While this is the first large study to investigate overall rates and disparities in use of LDT including hepatectomy, ablation, and HAIC using national data, there are several limitations. First, the Medicare SAF comprises administrative data that are susceptible to medical coding errors. In addition, oncologic staging is not available within the data. However, the use of diagnosis coding algorithms to identify metastatic disease in colorectal cancer within administrative claims data has been shown to have low false positive rates as evidenced by specificity > 90% in multiple validation studies.42,43 Furthermore, tumor biology such as TNM classification, histology, and presence of mutations and the location and burden of CRCLM that affect resectability and candidacy for LDT are not available within the Medicare claims. Therefore, the denominator of patients with CRCLM amenable to LDT could not be determined. However, with an estimated 15–20% of patients having resectable CRCLM at the time of initial diagnosis, the hepatectomy rate of 6.1% and overall LDT rate of 8.5% suggests that LDT was underutilized. An additional limitation is that the study cohort was necessarily restricted to patients > 65 years old with Medicare insurance. The rates of LDT are likely higher in younger patients with less comorbidity burden and better functional status.

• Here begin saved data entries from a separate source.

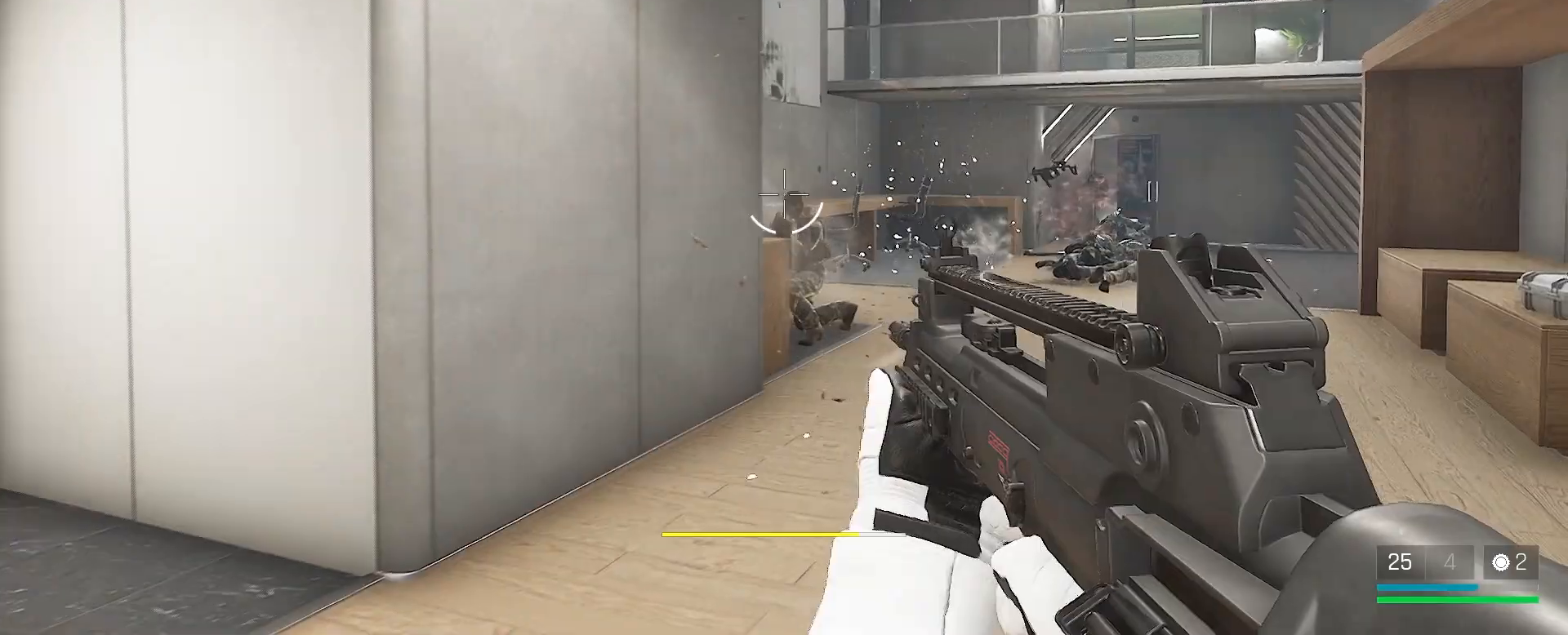
{"keys": ["d", "w"], "mouse": [], "events": [[50, "d", "up"], [150, "alt", "down"], [267, "alt", "up"], [267, "mouse_left", "down"], [367, "mouse_left", "up"], [483, "d", "down"]]}
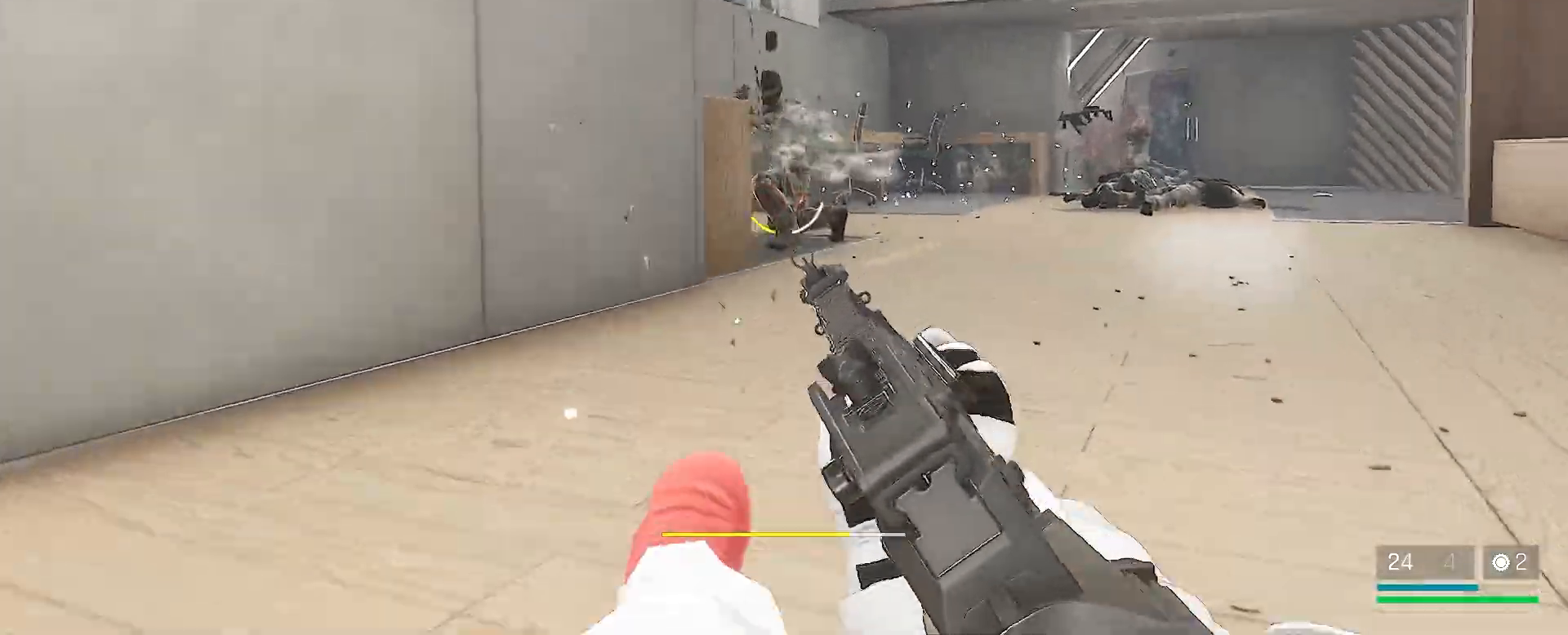
{"keys": [], "mouse": [], "events": [[33, "w", "up"], [317, "mouse_left", "down"], [400, "d", "up"], [433, "mouse_left", "up"]]}
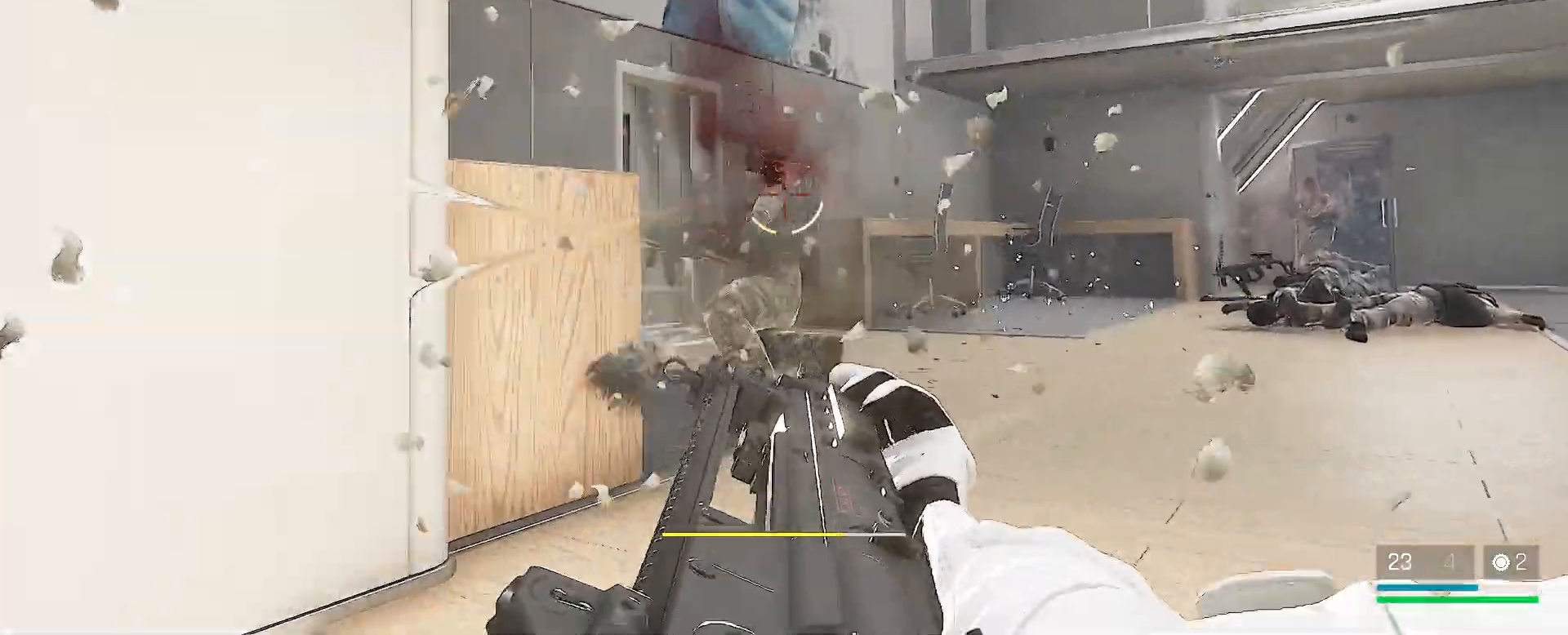
{"keys": ["w"], "mouse": [], "events": [[33, "w", "down"]]}
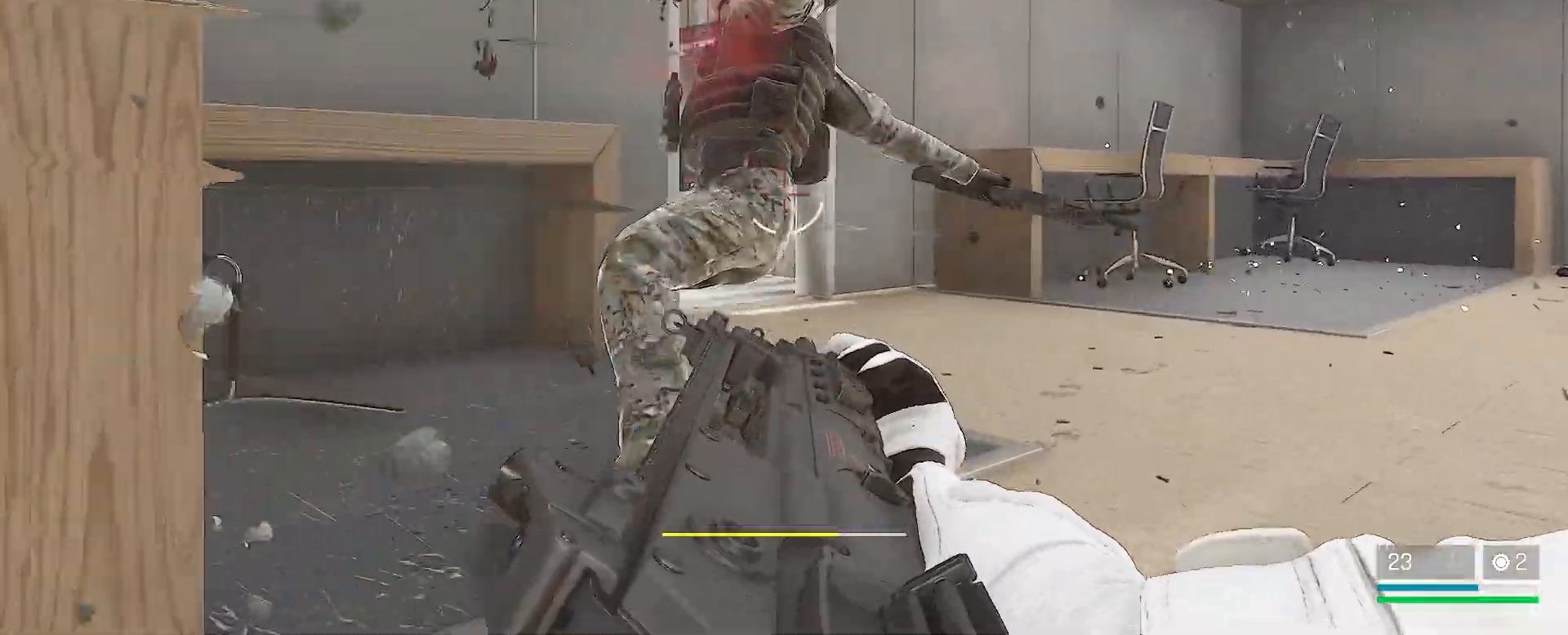
{"keys": ["w"], "mouse": [], "events": [[167, "2", "down"], [250, "2", "up"], [333, "2", "down"], [417, "2", "up"]]}
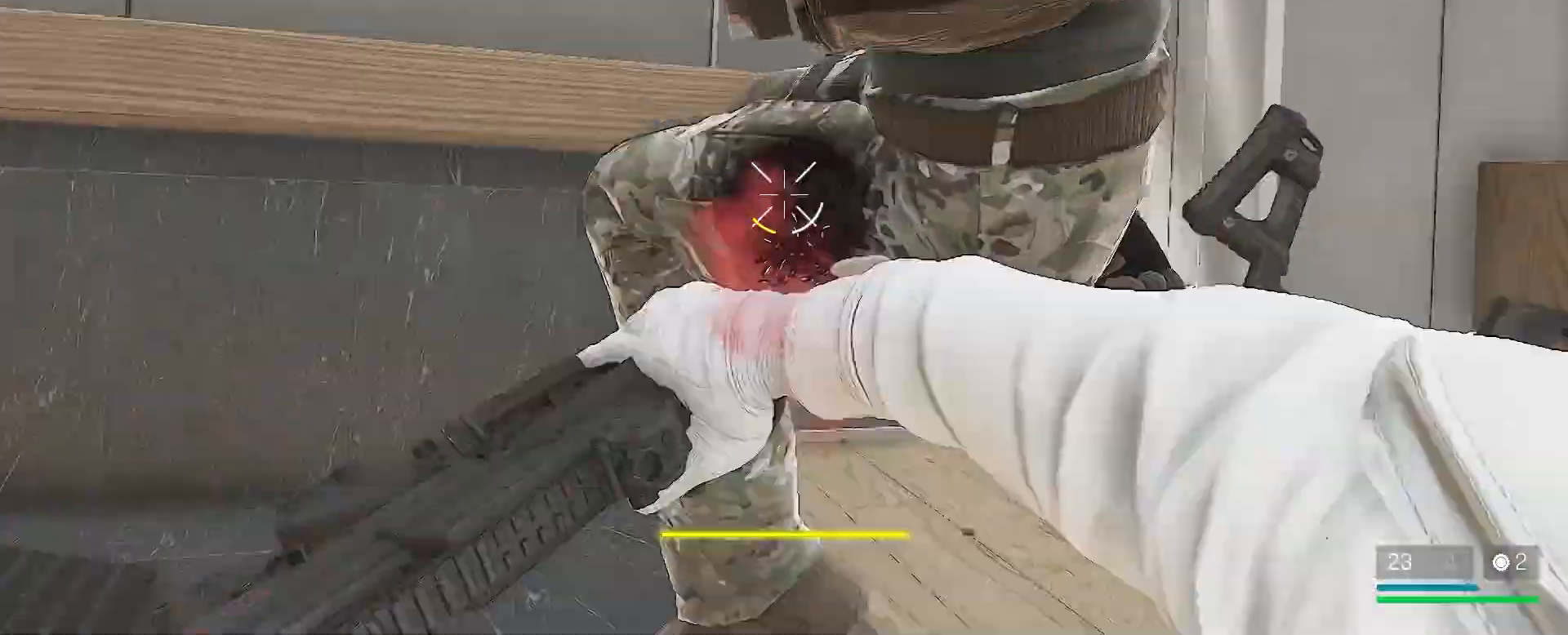
{"keys": ["s"], "mouse": [], "events": [[17, "2", "down"], [117, "2", "up"], [183, "w", "up"], [367, "s", "down"]]}
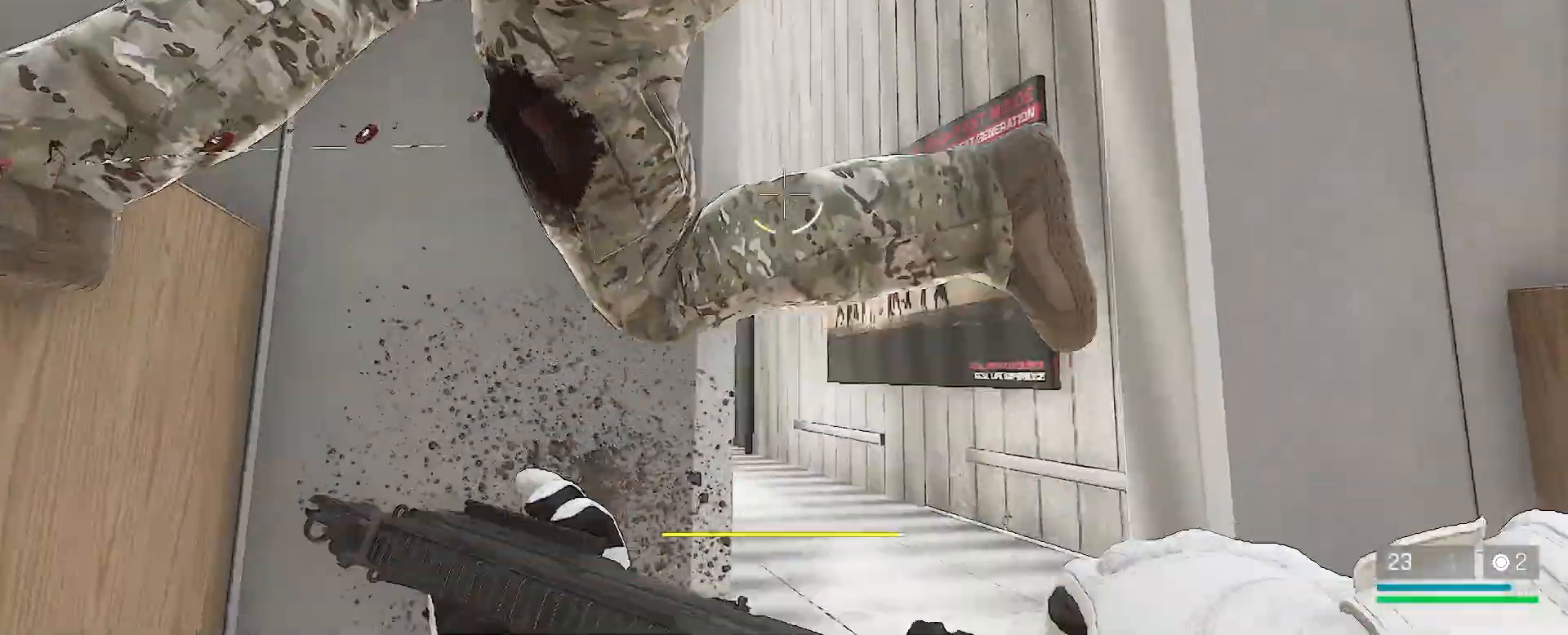
{"keys": ["s"], "mouse": [], "events": []}
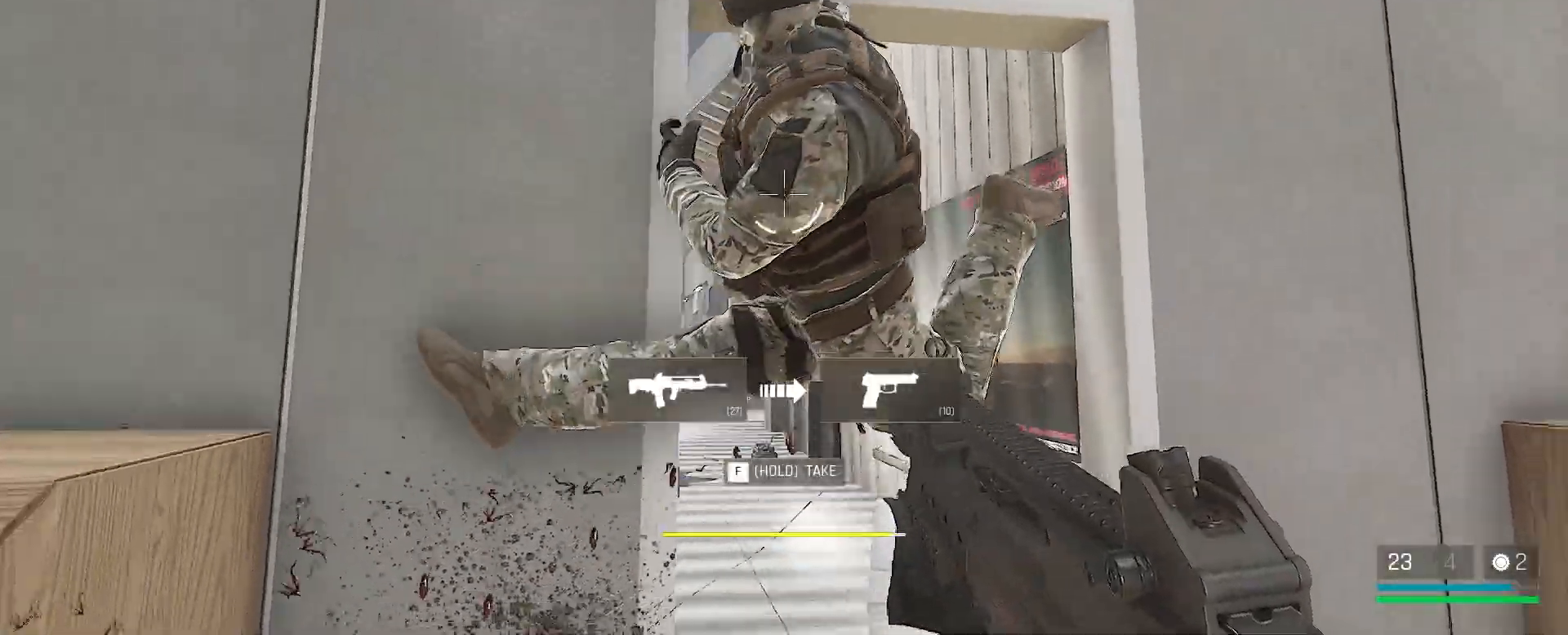
{"keys": ["s"], "mouse": [], "events": [[150, "mouse_left", "down"], [217, "mouse_left", "up"]]}
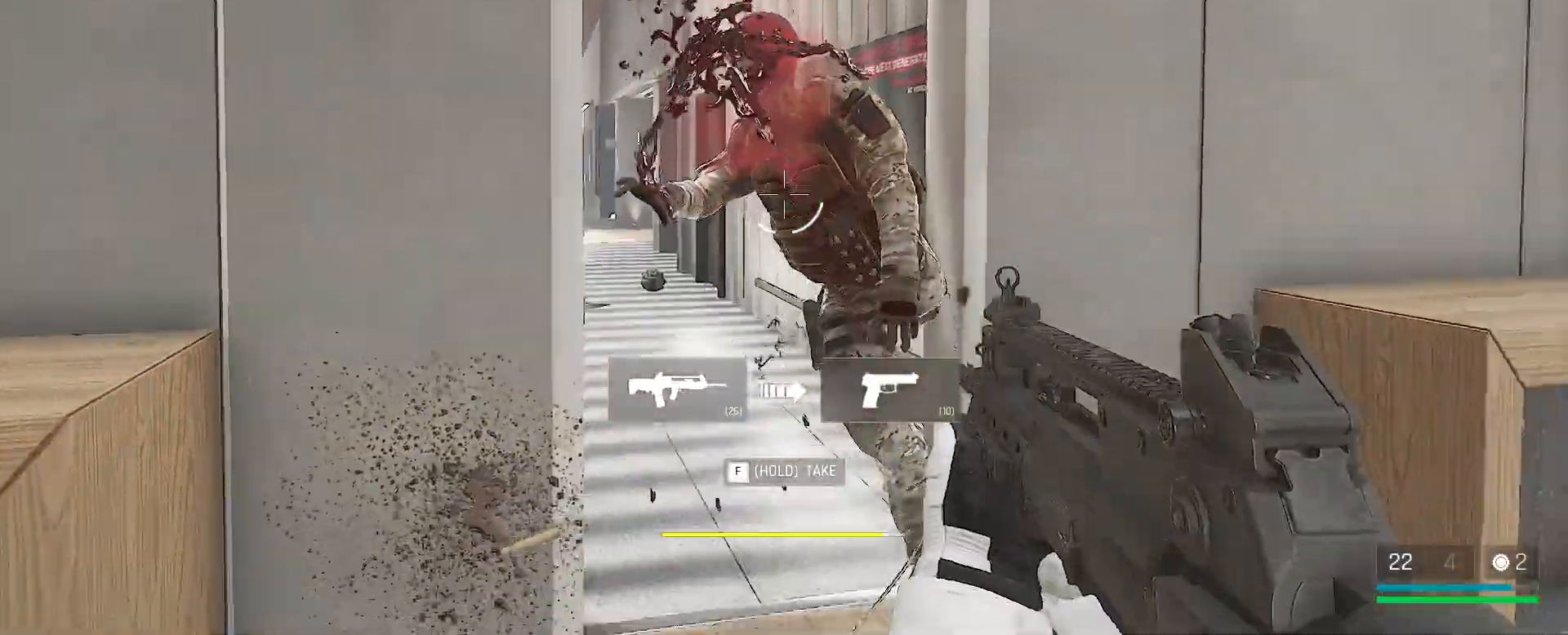
{"keys": ["s"], "mouse": [], "events": []}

However, prior studies have demonstrated low rates of hepatectomy for CRCLM using all-payer population-based datasets.18,19 Furthermore, inclusion of only patients with Medicare insurance allowed for a focus on other disparities outside of insurance status. In addition, receipt of systemic therapy, which may increase resectability and candidacy for LDT in patients who initially have unresectable CRCLM, could not reliably be assessed within the Medicare claims data. Finally, patients may have undergone other LDT modalities, such as TAE, TACE, Y-90 radioembolization, and SBRT. However, these other modalities are most often palliative in nature and the focus of the study was on receipt of LDT with potentially curative intent.

Conclusions

Despite expanding criteria for the resectability of CRCLM and a continually growing body of literature supporting the use of LDT, only a small proportion of Medicare beneficiaries with CRLM undergo LDT. Future research focusing on increasing access to specialized centers with expertise in LDT and eliminating barriers to care, particularly for Black patients, female patients, and those with higher levels of social vulnerability or long travel distances, may improve outcomes for patients with CRCLM.